Destin Sandlin, host of the YouTube show Smarter Every Day, recently devoted an episode to exploring an interesting topic: the science of tattooing.

The episode, above, explores a few different aspects of tattooing, including the mechanisms that power tattooing machines and how exactly they inject ink into our skin.

Below is a coil tattoo machine. The way it works is surprisingly simple: when the circuit is connected, a pair of solenoid coils (the two large cylinders) create a magnetic field, pulling a bar magnet downward and pushing the needle out. When the bar magnet is pulled down, it then breaks the circuit, causing it to bob back upwards on a spring.

This causes it to bob up and down at a very fast rate, as the circuit is completed, then broken, then completed, then broken. Here it is, slowed down significantly:

tattoo gif 1

(Smarter Every Day)

Sandlin also got permission to film someone getting tattooed in slow-motion.
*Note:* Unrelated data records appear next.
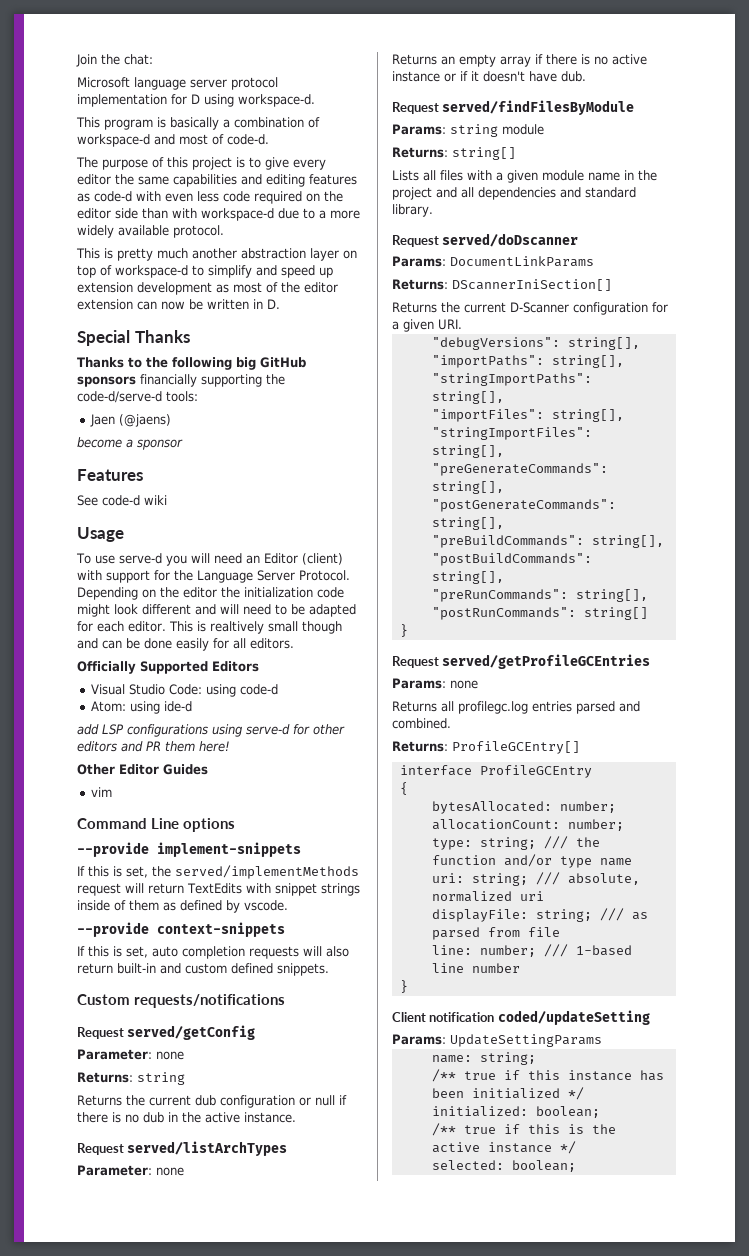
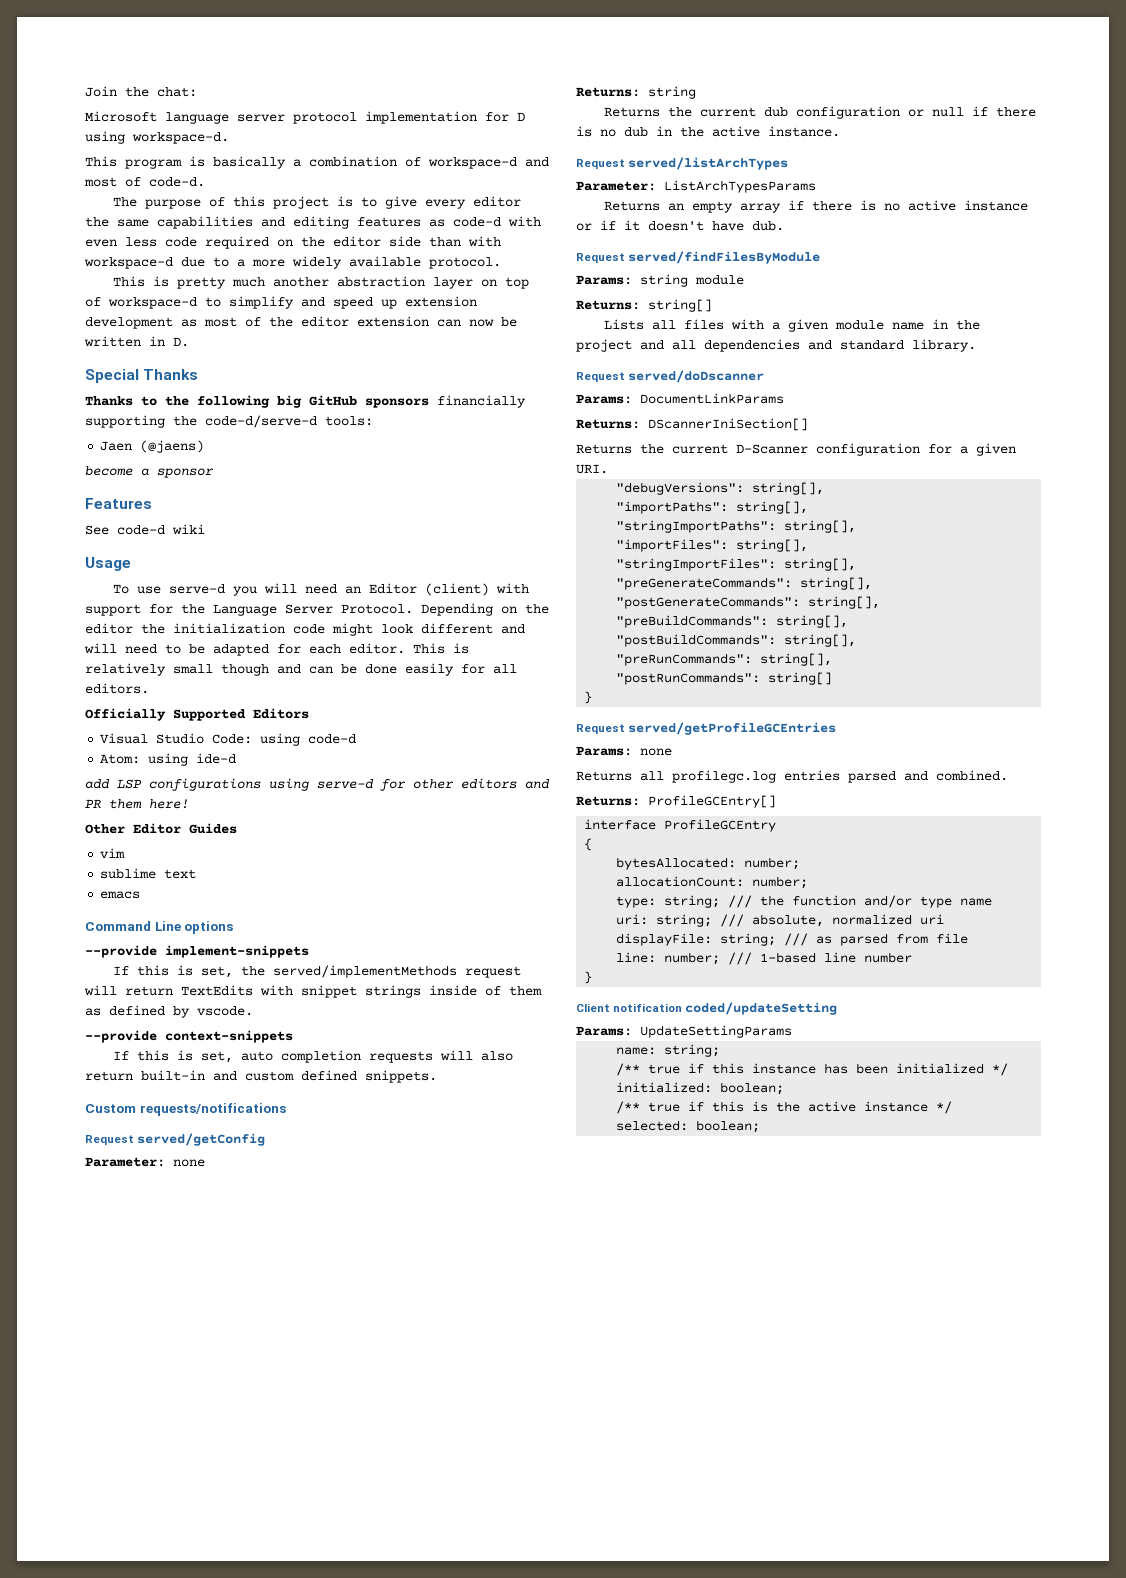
[209,621,264,634] realtively -> [85,663,166,676] relatively
(112, 792) none -> [100,868,197,879] [100,891,141,899] // sublime text // emacs
[77,1165,184,1176] Parameter: none -> [576,180,816,193] Parameter: ListArchTypesParams

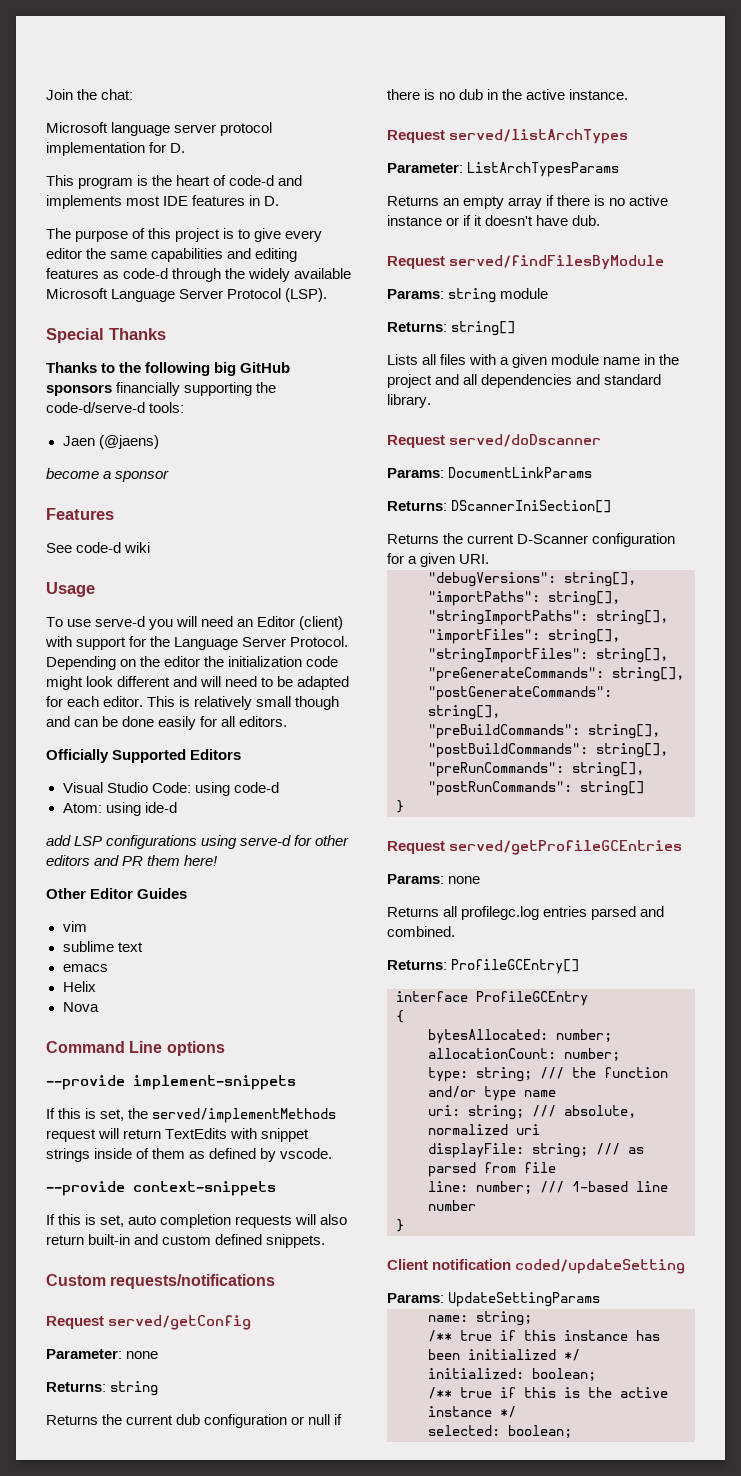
[517,112,525,121] [85,131,229,144] D using workspace-d. -> [170,143,186,153] D.
[213,156,549,169] [84,177,205,187] basically a combination of workspace-d and most of code-d. -> [152,175,303,186] [46,195,280,209] the heart of code-d and implements most IDE features in D.
[508,216,541,227] [85,236,501,249] [84,256,501,269] [113,276,530,289] [85,296,477,309] [85,316,517,329] [84,336,189,347] with even less code required on the editor side than with workspace-d due to a more widely available protocol. // This is pretty much another abstraction layer on top of workspace-d to simplify and speed up extension development as most of the editor extension can now be written in D. -> [172,268,352,282] [46,288,328,302] through the widely available Microsoft Language Server Protocol (LSP).
(141, 895) none -> [62,981,96,992] [62,1002,99,1012] // Helix // Nova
Below is a tattoo artist working with a shading needle — a group of seven needles that plunge down in unison.

tattoo gif 3

(Smarter Every Day)

When the needles break the skin, they drive ink into the dermis (the layer of skin just below the surface). Ultimately, that ink is permanent because of a quirk of the human immune system: The body responds to the wound with white blood cells that attempt to engulf and remove intruders, but ink pigment particles are simply too big to be eaten.

For an even better look, Sandlin also filmed it at a glorious, skin-jiggling 3200 frames per second. Enjoy:

tattoo gif 2

(Smarter Every Day)

Correction: This article originally referred to the tattoo machine's solenoid coils as batteries.